Complete the following:
• a. According to the market commentary below, why does the NASDAQ 100 have no dividend yield?
• b. Using the market commentary below, answer yes or no to each statement and quote the words that decide it. (i) As of May 1, 2004, the S&P 500 had a higher P.E than the DJIA. (ii) The writer expects the decline to bottom in the fall of 2005. (iii) The writer sees the valuations as a sign of a new secular bull in general stocks.
• c. List every subject the writer of the market commentary below says the essay will cover.

Extracted text:
——
The last few months in the financial markets have provided an array of cross currents to bubble up and potentially change the course of the stock, bond, and economic landscape. I would like to start off by talking about the stock market first and then I will move on to talk about interest rates, the housing market, oil, and the precious metals
As I talked about in my last essay it looks like wave 2 of this bear market rally had topped back in Feb/March 04. The DJIA hit a high of 10750 and is now around the 9900 area, down over 700 points. All three indexes, the DJIA, NASDAQ and the S&P 500 have topped and are now in a 3rd wave decline going into 2005 and probably bottoming in the fall of 2006, which seems to correspond to the 4 year cycle and the presidential cycle.
There are many reasons to believe the bear is back, to seek vengeance on the naïve and undereducated market participants, who have been fooled and brainwashed by the perma bulls, CNBC and other sources paid by wall street firms to help the firms bring in more trading commissions by getting the public excited to buy and more specifically to trade stocks all the time 24/7.
Obviously the first reason for a bear market resurrection is valuation. As of may 1, 2004 the DJIA had a P.E OF 24.7 and a dividend yield of 1.99%. The S&P 500 had a P.E of 24.9 and a yield of 1.68%. And the NASDAQ 100 had a P.E of 38.7 and no yield because most of the stocks in the NASDAQ 100 do not pay any dividends. These are bubble like valuations to say the least, these numbers are more indicative of a top and NOT of a bottom or the start of a new secular bull in general stocks.
——
Extracted entries:
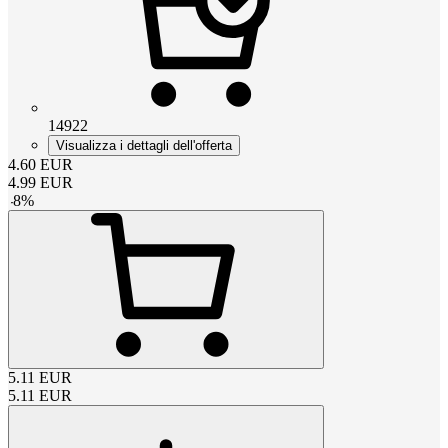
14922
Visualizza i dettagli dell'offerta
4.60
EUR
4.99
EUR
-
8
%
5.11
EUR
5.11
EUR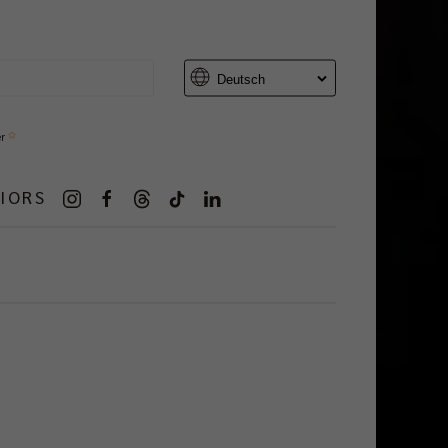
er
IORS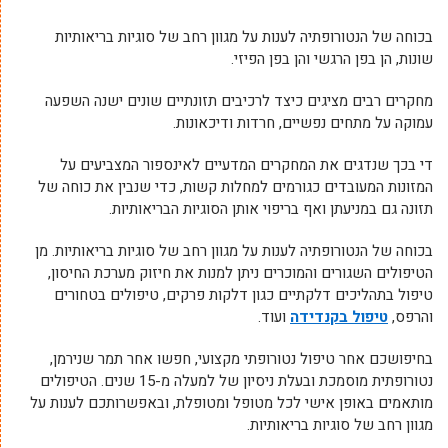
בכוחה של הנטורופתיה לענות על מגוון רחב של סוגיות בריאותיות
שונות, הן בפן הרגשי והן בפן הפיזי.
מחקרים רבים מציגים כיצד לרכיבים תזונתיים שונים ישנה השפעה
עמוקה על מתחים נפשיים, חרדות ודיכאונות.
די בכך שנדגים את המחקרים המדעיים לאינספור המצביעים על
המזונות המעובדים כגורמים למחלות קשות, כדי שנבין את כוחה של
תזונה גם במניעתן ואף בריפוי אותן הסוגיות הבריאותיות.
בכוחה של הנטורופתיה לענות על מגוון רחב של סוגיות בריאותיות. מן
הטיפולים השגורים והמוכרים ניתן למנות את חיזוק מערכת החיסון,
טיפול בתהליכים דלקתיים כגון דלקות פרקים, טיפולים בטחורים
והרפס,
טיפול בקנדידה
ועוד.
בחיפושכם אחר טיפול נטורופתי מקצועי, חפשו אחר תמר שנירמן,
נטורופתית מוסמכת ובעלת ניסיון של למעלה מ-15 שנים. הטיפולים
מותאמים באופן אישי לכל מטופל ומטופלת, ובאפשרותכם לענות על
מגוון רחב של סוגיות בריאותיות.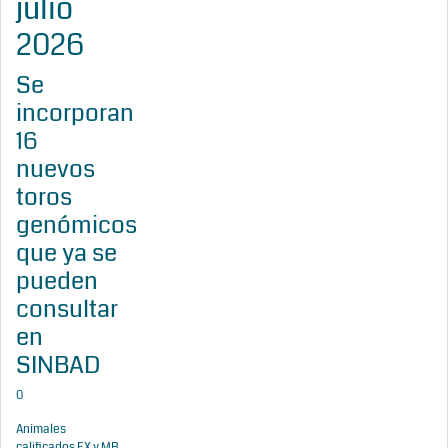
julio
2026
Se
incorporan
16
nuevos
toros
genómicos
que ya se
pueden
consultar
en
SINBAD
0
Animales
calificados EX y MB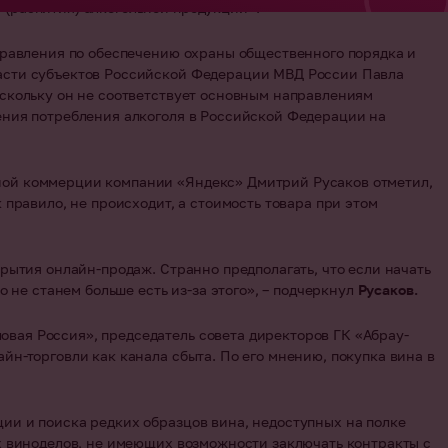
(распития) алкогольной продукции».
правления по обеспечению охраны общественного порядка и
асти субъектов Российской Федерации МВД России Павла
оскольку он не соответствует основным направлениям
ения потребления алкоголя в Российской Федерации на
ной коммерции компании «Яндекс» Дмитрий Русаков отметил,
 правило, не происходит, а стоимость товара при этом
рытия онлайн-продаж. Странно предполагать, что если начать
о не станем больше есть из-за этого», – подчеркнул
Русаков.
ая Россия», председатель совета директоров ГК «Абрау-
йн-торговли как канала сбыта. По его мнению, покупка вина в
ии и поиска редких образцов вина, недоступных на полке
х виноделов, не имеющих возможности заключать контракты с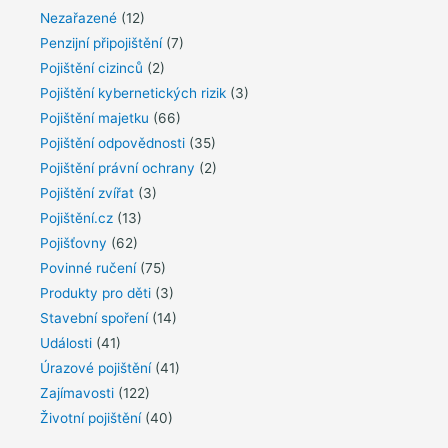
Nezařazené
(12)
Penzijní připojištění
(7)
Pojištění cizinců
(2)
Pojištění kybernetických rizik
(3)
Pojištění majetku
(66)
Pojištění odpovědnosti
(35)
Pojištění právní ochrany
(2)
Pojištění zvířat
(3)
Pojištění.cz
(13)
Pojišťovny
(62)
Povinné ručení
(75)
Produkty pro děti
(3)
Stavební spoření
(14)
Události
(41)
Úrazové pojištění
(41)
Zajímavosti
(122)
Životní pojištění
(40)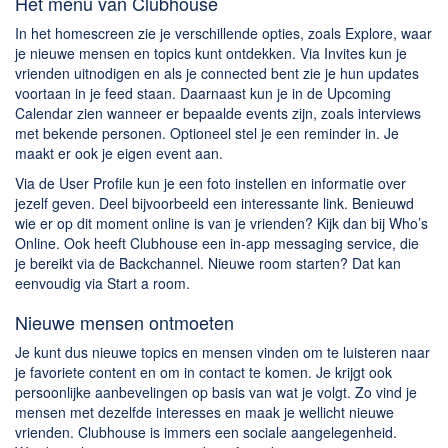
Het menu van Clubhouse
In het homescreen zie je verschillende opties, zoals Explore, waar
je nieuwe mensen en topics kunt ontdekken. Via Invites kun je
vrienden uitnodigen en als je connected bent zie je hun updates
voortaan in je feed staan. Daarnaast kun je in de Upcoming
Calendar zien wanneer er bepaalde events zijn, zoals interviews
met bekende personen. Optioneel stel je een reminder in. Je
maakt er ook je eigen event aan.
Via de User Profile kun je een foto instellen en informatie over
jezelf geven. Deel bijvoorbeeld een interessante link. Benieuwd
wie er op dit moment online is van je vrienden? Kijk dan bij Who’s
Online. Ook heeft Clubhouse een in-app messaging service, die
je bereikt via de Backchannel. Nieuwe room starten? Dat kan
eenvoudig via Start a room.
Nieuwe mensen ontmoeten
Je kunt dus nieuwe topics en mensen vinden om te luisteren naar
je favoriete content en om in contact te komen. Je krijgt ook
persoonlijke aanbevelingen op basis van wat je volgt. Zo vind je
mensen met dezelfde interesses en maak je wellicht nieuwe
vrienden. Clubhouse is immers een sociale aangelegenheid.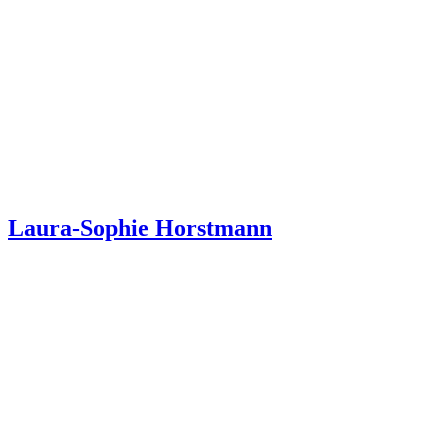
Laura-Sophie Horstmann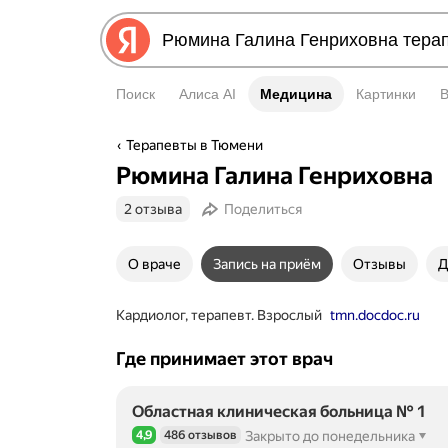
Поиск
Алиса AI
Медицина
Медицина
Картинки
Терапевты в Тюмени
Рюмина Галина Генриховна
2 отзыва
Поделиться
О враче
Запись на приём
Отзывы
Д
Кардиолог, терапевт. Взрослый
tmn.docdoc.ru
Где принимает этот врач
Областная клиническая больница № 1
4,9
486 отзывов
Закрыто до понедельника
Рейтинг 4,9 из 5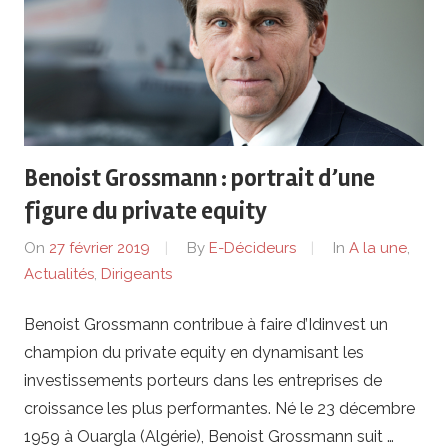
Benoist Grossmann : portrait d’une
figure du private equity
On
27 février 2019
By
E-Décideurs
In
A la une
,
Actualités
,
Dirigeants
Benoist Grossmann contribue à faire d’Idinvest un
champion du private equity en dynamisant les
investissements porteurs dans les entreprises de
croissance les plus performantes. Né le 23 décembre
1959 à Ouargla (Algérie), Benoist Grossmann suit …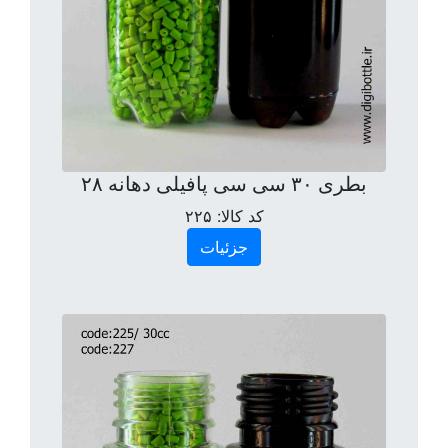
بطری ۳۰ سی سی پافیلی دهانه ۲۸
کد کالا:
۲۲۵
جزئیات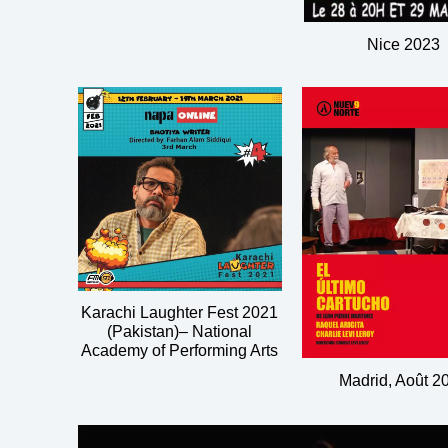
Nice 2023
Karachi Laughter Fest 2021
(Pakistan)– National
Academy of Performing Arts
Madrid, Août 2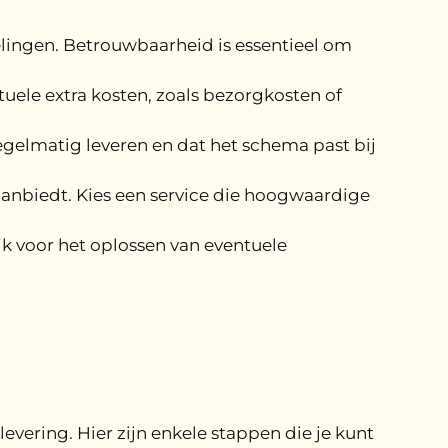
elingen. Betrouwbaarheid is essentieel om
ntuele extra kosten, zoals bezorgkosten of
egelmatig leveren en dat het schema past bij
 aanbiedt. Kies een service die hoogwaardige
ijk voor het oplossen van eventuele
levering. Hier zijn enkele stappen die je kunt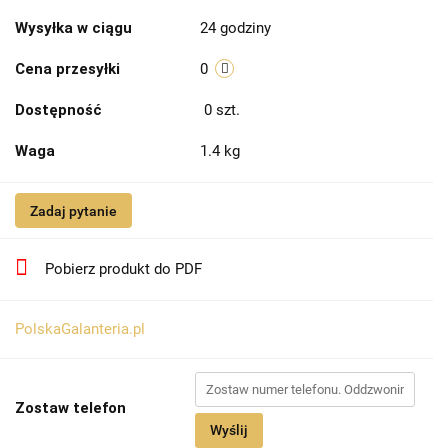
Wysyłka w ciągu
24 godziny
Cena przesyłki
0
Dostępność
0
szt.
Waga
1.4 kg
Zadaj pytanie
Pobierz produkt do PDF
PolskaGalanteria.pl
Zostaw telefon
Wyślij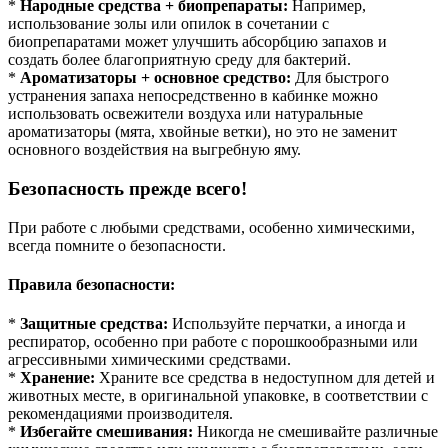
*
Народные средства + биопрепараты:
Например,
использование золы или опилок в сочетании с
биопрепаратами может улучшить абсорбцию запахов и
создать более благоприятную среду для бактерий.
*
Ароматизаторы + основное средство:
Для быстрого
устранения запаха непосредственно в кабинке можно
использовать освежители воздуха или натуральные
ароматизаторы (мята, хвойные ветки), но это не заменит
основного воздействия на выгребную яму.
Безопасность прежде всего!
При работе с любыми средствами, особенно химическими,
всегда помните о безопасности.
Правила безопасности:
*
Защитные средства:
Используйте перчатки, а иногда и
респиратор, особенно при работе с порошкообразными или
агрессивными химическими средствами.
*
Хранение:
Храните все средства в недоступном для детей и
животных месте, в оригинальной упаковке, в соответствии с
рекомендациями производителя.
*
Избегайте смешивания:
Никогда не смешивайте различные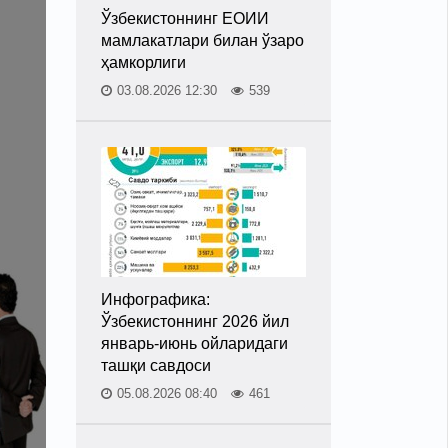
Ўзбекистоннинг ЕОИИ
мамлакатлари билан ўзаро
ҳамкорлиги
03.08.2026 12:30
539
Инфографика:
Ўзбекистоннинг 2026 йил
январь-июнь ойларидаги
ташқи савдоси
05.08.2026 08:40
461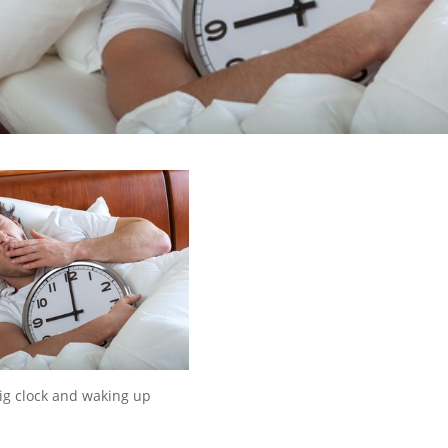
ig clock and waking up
——
Responses by task:
• a. The NASDAQ 100 has no yield because most of its stocks do not pay any dividends.

• b.
(i) Yes: "the DJIA had a P.E OF 24.7" and "The S&P 500 had a P.E of 24.9"
(ii) No: "probably bottoming in the fall of 2006"
(iii) No: "these numbers are more indicative of a top and NOT of a bottom or the start of a new secular bull in general stocks"

• c.
- the stock market
- interest rates
- the housing market
- oil
- the precious metals